商船三井は06年3月期下期に「航海完了基準」から「複合輸送進行基準」に変更した結果、運賃市況は下落局面であったが為に、第3四半期の売上高経常利益率が大幅に落ち込んでいます(収益は大幅増)。
また業界3位の川崎汽船は、やはりコンテナ船に限って、「積切出帆港基準」という独特の基準を採用しているようです。収益と費用の認識のタイミングとしては、「積切出帆港基準」が一番早いようです。
その結果、コンテナ船の運賃下落局面において、川崎汽船は大手3社の中で真っ先に売上高経常利益率の悪化に見舞われ、上位2社に先駆けて中間決算時に通期予想を下方修正しました。上位2社は3ヵ月後の第3四半期決算発表時に、やはり通期予想を下方修正しています。

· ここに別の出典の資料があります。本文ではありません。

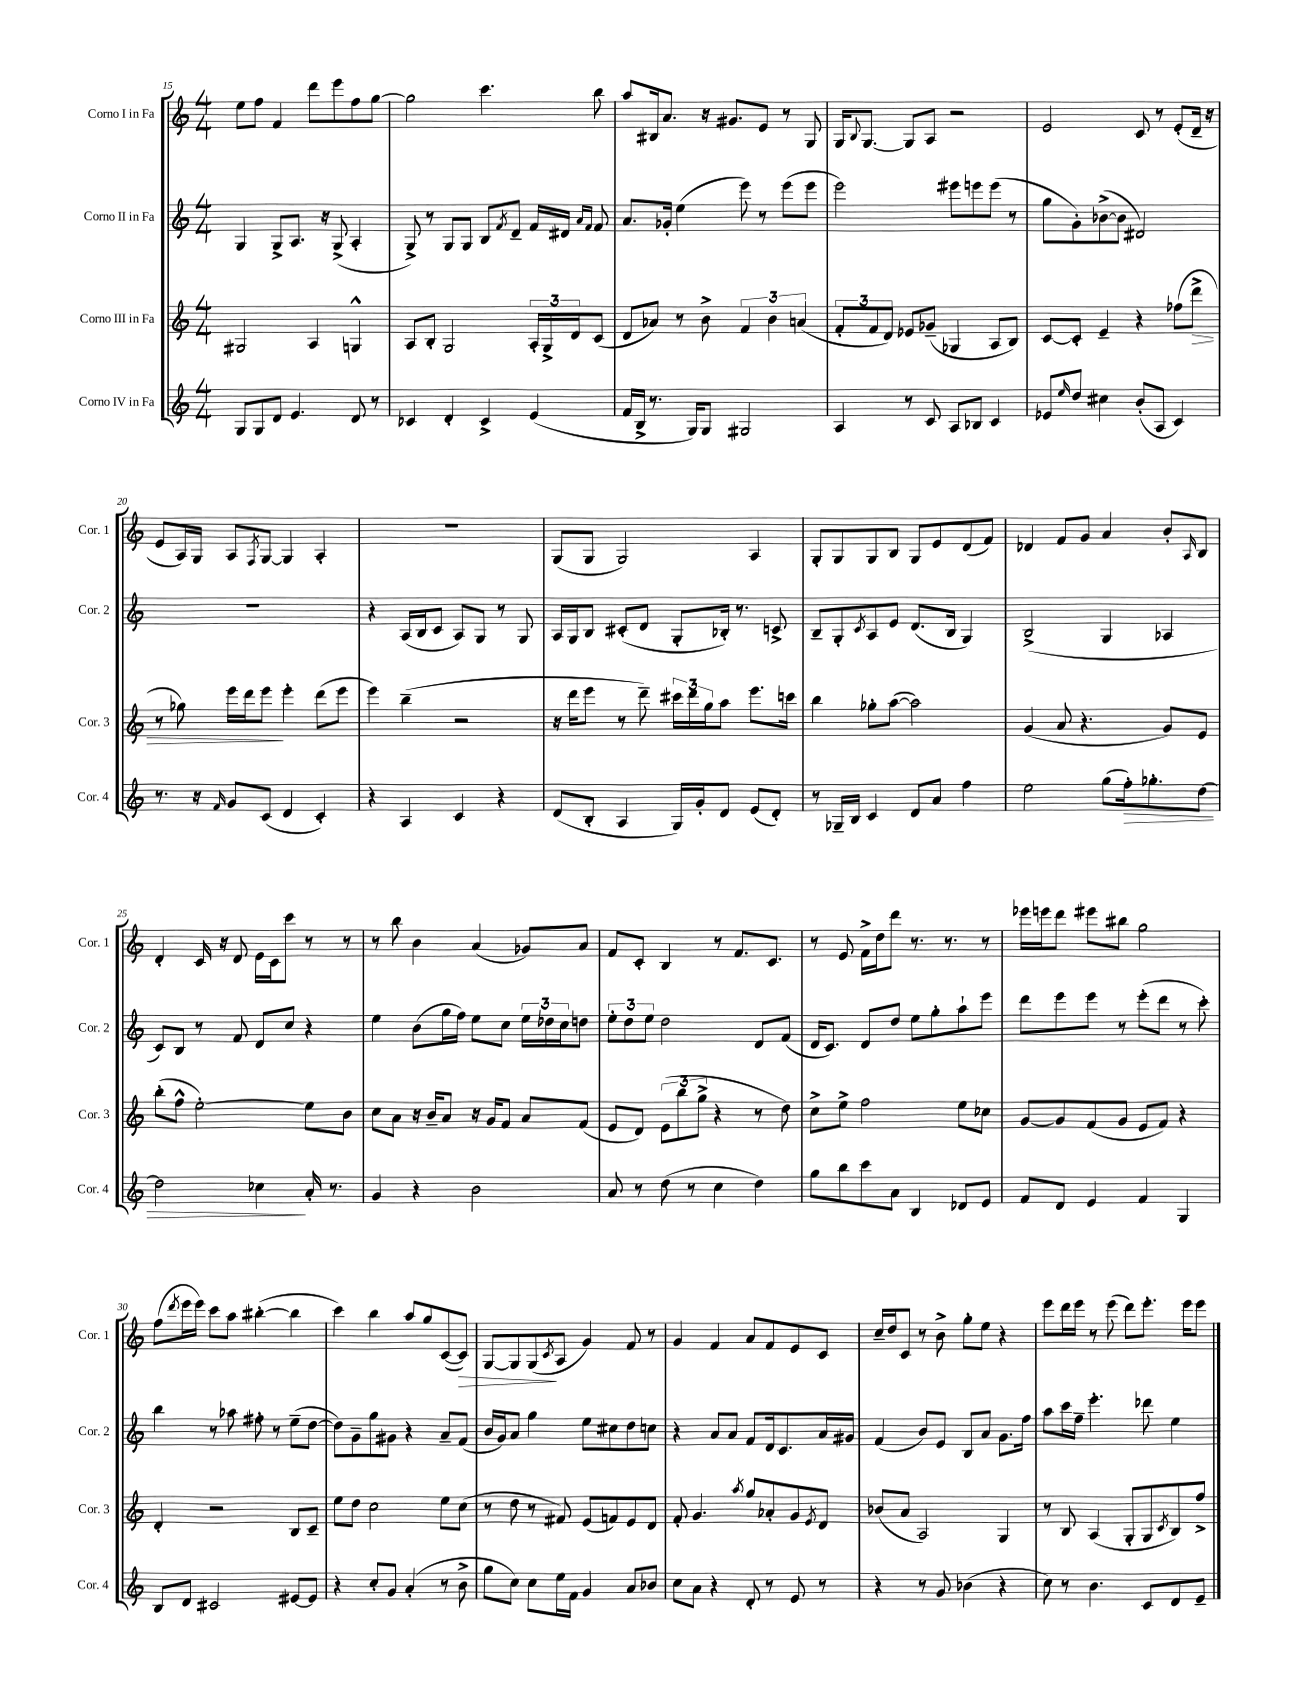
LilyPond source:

<<
\new StaffGroup <<
\new Staff = "s0" \with { instrumentName = "Corno I in Fa" shortInstrumentName = "Cor. 1" } {
    \clef treble \key c \major \numericTimeSignature \time 4/4
    e''8 f''8 f'4 d'''8 e'''8 f''8 g''8~ |
    g''2 c'''4. b''8 |
    a''8 bis16 a'8. r16 gis'8. e'8 r8 g8 |
    g16 \appoggiatura { b8 } g8.~ g8 a8 r2 |
    e'2 c'8 r8 e'8-.( d'16-- r16 |
    e'8 a16) g16 a8 \acciaccatura { f8 } g8~ g4 a4-. |
    R1 |
    g8( g8 g2) a4 |
    g8-. g8 g8 b8 g8 e'8 d'8( f'8) |
    des'4 f'8 g'8 a'4 b'8-. \grace { a16 } b8 |
    d'4-. c'16 r16 d'8 e'16 c'16 c'''8 r8 r8 |
    r8 b''8 b'4 a'4( ges'8) a'8 |
    f'8 c'8-. b4 r8 f'8. c'8. |
    r8 e'8 f'16-> d''16 d'''8 r8. r8. r8 |
    ees'''16 e'''16 d'''8 eis'''8 bis''8 g''2 |
    f''8( \acciaccatura { d'''8 } e'''16 e'''16) c'''8 a''8 bis''4~-.( bis''4 |
    c'''4) b''4 a''8 g''8 c'8~( c'8\>) |
    g8~ g8 g8\!( \acciaccatura { c'8 } a8 g'4) f'8 r8 |
    g'4 f'4 a'8 f'8 e'8 c'8 |
    c''16-- d''16 c'8 r8 b'8-> g''8-. e''8 r4 |
    e'''8 d'''16 e'''16 r8 e'''8( d'''8) e'''8.-. e'''16 e'''8 \bar "|." |
}
\new Staff = "s1" \with { instrumentName = "Corno II in Fa" shortInstrumentName = "Cor. 2" } {
    \clef treble \key c \major \numericTimeSignature \time 4/4
    g4 g8-> a8. r16 g8->( a4-. |
    g8->) r8 g8 g8 b8 \acciaccatura { f'8 } d'8-- f'16 dis'16 \grace { a'16 f'16 } f'8 |
    a'8. ges'16-. e''4( e'''8) r8 e'''8( e'''8 |
    e'''2) eis'''8 e'''8 e'''8( r8 |
    g''8 g'8-.) bes'8~->( bes'8 dis'2) |
    R1 |
    r4 a16( b16 c'8 a8) g8 r8 g8 |
    a16 g16 b8 cis'8-.( d'8 g8-. bes16-.) r8. c'8-> |
    b8-- g8-. \acciaccatura { c'8 } a8 e'8 d'8.( b16 g4) |
    b2->( g4 aes4 |
    c'8) b8 r8 f'8 d'8 c''8 r4 |
    e''4 b'8( g''16 f''16) e''8 c''8 \tuplet 3/2 { e''16 des''16 c''16 } d''8 |
    \tuplet 3/2 { e''8-. d''8 e''8 } d''2 d'8 f'8( |
    d'16 c'8.) d'8 d''8 e''8 g''8-. a''8-! e'''8 |
    d'''8 e'''8 e'''8 r8 e'''8-.( d'''8 r8 c'''8-.) |
    b''4 r8 aes''8 fis''8-. r8 e''8--( d''8~ |
    d''8) g'8-- g''8 gis'8 r4 a'8-- f'8( |
    b'16 g'16) a'8 g''4 e''8 cis''8 d''8 c''8 |
    r4 a'8 a'8 f'8 d'16 c'8. a'16 gis'16 |
    f'4( b'8) e'8 b8 a'8 g'8. f''16 |
    a''8 c'''16 f''16-- e'''4.-. des'''8 e''4 \bar "|." |
}
\new Staff = "s2" \with { instrumentName = "Corno III in Fa" shortInstrumentName = "Cor. 3" } {
    \clef treble \key c \major \numericTimeSignature \time 4/4
    gis2 a4 g4-^ |
    a8 b8-. g2 \tuplet 3/2 { a16-. g16-> d'16 } c'8( |
    d'8 aes'8) r8 b'8-> \tuplet 3/2 { f'4 b'4 a'4( } |
    \tuplet 3/2 { f'8-. f'8 d'8) } ees'8 ges'8--( ges4 a8 b8) |
    c'8~ c'8-. e'4-- r4 fes''8( d'''8->\> |
    r8 ges''8) e'''16 d'''16 e'''8\! e'''4-. d'''8( e'''8 |
    e'''4) b''4--( r2 |
    r16 d'''16 e'''8 r8 d'''8--) \tuplet 3/2 { cis'''16 d'''16 g''16 } a''8 e'''8. c'''16 |
    b''4 ges''8-. a''8~( a''2) |
    g'4( a'8 r4. g'8) e'8 |
    b''8-.( f''8-^ e''2~-.) e''8 b'8 |
    c''8 a'8 r16 b'16-- a'8 r16 g'16 f'8 a'8 f'8( |
    e'8 d'8) \tuplet 3/2 { e'8( b''8 g''8-> } r4 r8 d''8) |
    c''8-> e''8-> f''2 e''8 ces''8 |
    g'8~ g'8 f'8( g'8 e'8 f'8) r4 |
    d'4-. r2 b8 c'8-- |
    e''8 d''8 c''2 e''8 c''8( |
    r8 d''8 r8 fis'8) e'8( f'8) e'8 d'8 |
    f'8-. g'4. \acciaccatura { a''8 } g''8 aes'8-. g'8 \acciaccatura { e'8 } d'8 |
    bes'8( a'8 a2) g4 |
    r8 b8 a4( g8-. g8 \acciaccatura { c'8 } b8) f''8-> \bar "|." |
}
\new Staff = "s3" \with { instrumentName = "Corno IV in Fa" shortInstrumentName = "Cor. 4" } {
    \clef treble \key c \major \numericTimeSignature \time 4/4
    g8 g8 d'8 e'4. d'8 r8 |
    ces'4 d'4-. ces'4-> e'4( |
    f'16 b16-> r8. g16) g8 gis2 |
    a4 r8 c'8 a8 bes8 c'4 |
    ees'8 \grace { e''16 } d''8 cis''4 b'8-.( a8 c'4) |
    r8. r16 \grace { f'16 } g'8 c'8( d'4 c'4-.) |
    r4 a4 c'4 r4 |
    d'8( b8-. a4 g16) g'16-. d'8 e'8( d'8-.) |
    r8 ges16-- b16 c'4 d'8 a'8 f''4 |
    e''2 g''8( f''16-.\>) ges''8.-. d''8~ |
    d''2 ces''4\! a'16-. r8. |
    g'4 r4 b'2 |
    a'8 r8 d''8( r8 c''4 d''4) |
    g''8 b''8 c'''8 a'8 b4 des'8 e'8 |
    f'8 d'8 e'4 f'4 g4 |
    b8 d'8 cis'2 eis'8~ eis'8 |
    r4 c''8-. g'8 a'4-.( r8 b'8-> |
    g''8 c''8) c''8 e''16 f'16 g'4 a'8 bes'8 |
    c''8 a'8 r4 d'8-. r8 e'8 r8 |
    r4 r8 g'8 bes'4( r4 |
    c''8) r8 b'4. c'8 d'8 e'8-- \bar "|." |
}
>>
>>
\layout { \context { \Score currentBarNumber = #15 } }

Posted by: Arahata Tetsuya | 2006.03.07 at 12:42 AM

arahataさん、こんにちは。
コメントありがとうございます。

「積切出帆港基準」というのもあるのですね。
要は出帆港に貨物を積んだ時点で収益計上ということでしょうか?役務の提供が済んでいないので、一般的な感覚からは収益計上が早いような気もしますが、これも会計慣行として認められているのでしょうね。